A misconfigured connection pool. Pool size of 5 against a workload that needed 50. Trace showed many requests waiting hundreds of ms on "pool acquire." Bumped pool size, problem gone.
In every case the issue had been visible in metrics but ambiguous. Traces made the cause obvious in minutes.
A few things we hit:
Trace context propagation across boundaries. Auto-instrumentation only propagates traceparent headers if it knows about the protocol. Custom protocols (an internal binary RPC, an old SOAP integration) drop the context. We had to manually carry trace IDs through these.
Cardinality in span attributes. Putting user_id or order_id as attributes is great for debugging but explodes cardinality. APMs charge for unique attribute combinations. We removed user/order IDs from attributes and only kept them in span events (lower cost, still searchable).
Collector memory under burst. When traffic spiked, the OpenTelemetry Collector's in-memory queue would fill faster than it could send. We added a memory-limited queue with backpressure and dropped older traces under sustained load.
SDK initialization order. The tracer has to be set up before any instrumented library is imported. In Python this means SDK init at the top of the main entry file, before any other imports. Getting this wrong silently disables auto-instrumentation. Documented in our service template; new services rarely hit it now.
For reference:
- Instrumentation: OpenTelemetry SDKs (Python, Node, Go) with auto-instrumentation packages
- Collector: OpenTelemetry Collector, deployed as a DaemonSet on each Kubernetes node
- Backend: Datadog APM (we also evaluated Honeycomb; Datadog won on existing integration depth)
- Trace-log correlation: trace_id and span_id auto-injected into structured logs by the SDKs; Datadog correlates the two views
We considered self-hosting Jaeger or Tempo. The operational cost was real and we'd have lost integration with our existing dashboards/alerts.
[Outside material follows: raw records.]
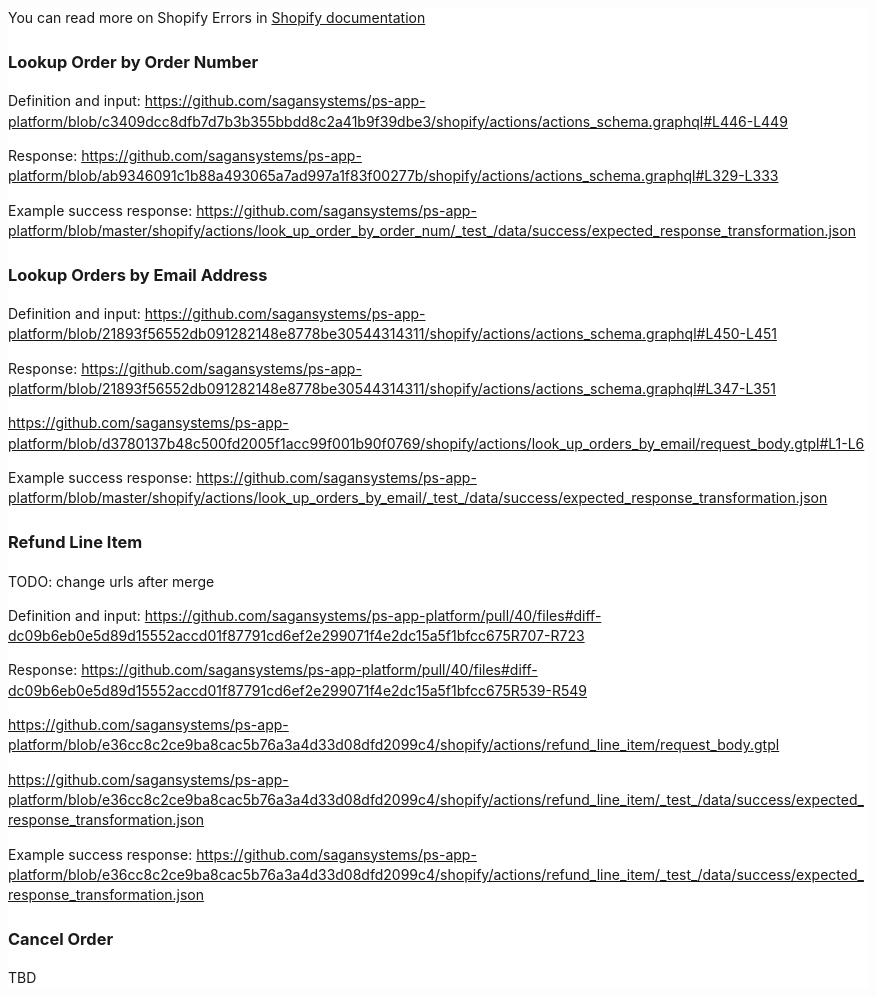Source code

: You can read more on Shopify Errors in [Shopify documentation](https://shopify.dev/docs/api/admin-graphql#status_and_error_codes)

### Lookup Order by Order Number

Definition and input:
https://github.com/sagansystems/ps-app-platform/blob/c3409dcc8dfb7d7b3b355bbdd8c2a41b9f39dbe3/shopify/actions/actions_schema.graphql#L446-L449

Response:
https://github.com/sagansystems/ps-app-platform/blob/ab9346091c1b88a493065a7ad997a1f83f00277b/shopify/actions/actions_schema.graphql#L329-L333

Example success response: https://github.com/sagansystems/ps-app-platform/blob/master/shopify/actions/look_up_order_by_order_num/_test_/data/success/expected_response_transformation.json

### Lookup Orders by Email Address

Definition and input:
https://github.com/sagansystems/ps-app-platform/blob/21893f56552db091282148e8778be30544314311/shopify/actions/actions_schema.graphql#L450-L451

Response:
https://github.com/sagansystems/ps-app-platform/blob/21893f56552db091282148e8778be30544314311/shopify/actions/actions_schema.graphql#L347-L351

https://github.com/sagansystems/ps-app-platform/blob/d3780137b48c500fd2005f1acc99f001b90f0769/shopify/actions/look_up_orders_by_email/request_body.gtpl#L1-L6

Example success response: https://github.com/sagansystems/ps-app-platform/blob/master/shopify/actions/look_up_orders_by_email/_test_/data/success/expected_response_transformation.json

### Refund Line Item

TODO: change urls after merge

Definition and input:
https://github.com/sagansystems/ps-app-platform/pull/40/files#diff-dc09b6eb0e5d89d15552accd01f87791cd6ef2e299071f4e2dc15a5f1bfcc675R707-R723

Response:
https://github.com/sagansystems/ps-app-platform/pull/40/files#diff-dc09b6eb0e5d89d15552accd01f87791cd6ef2e299071f4e2dc15a5f1bfcc675R539-R549

https://github.com/sagansystems/ps-app-platform/blob/e36cc8c2ce9ba8cac5b76a3a4d33d08dfd2099c4/shopify/actions/refund_line_item/request_body.gtpl

https://github.com/sagansystems/ps-app-platform/blob/e36cc8c2ce9ba8cac5b76a3a4d33d08dfd2099c4/shopify/actions/refund_line_item/_test_/data/success/expected_response_transformation.json

Example success response: 
https://github.com/sagansystems/ps-app-platform/blob/e36cc8c2ce9ba8cac5b76a3a4d33d08dfd2099c4/shopify/actions/refund_line_item/_test_/data/success/expected_response_transformation.json

### Cancel Order
TBD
The Datadog bill is significant but the engineer-time it saves is larger.
Auto-instrumentation first, manual for business boundaries. Don't try to instrument every function call.
Tail-based sampling. 10% baseline + 100% for errors and slow requests. Captures everything interesting at a fraction of the cost.
Correlate logs and traces. Get the trace_id into your structured logs from day one. The two views together are how you actually debug.
Don't put high-cardinality data in attributes. Use span events instead. Costs less, still searchable.
Treat the OpenTelemetry Collector as production infrastructure. It's in the hot path; it needs the same monitoring, scaling, and capacity planning as any other service.
Tracing isn't a replacement for metrics or logs — it's the third leg. For services with deep call graphs and per-request latency that matters, it's the most useful of the three.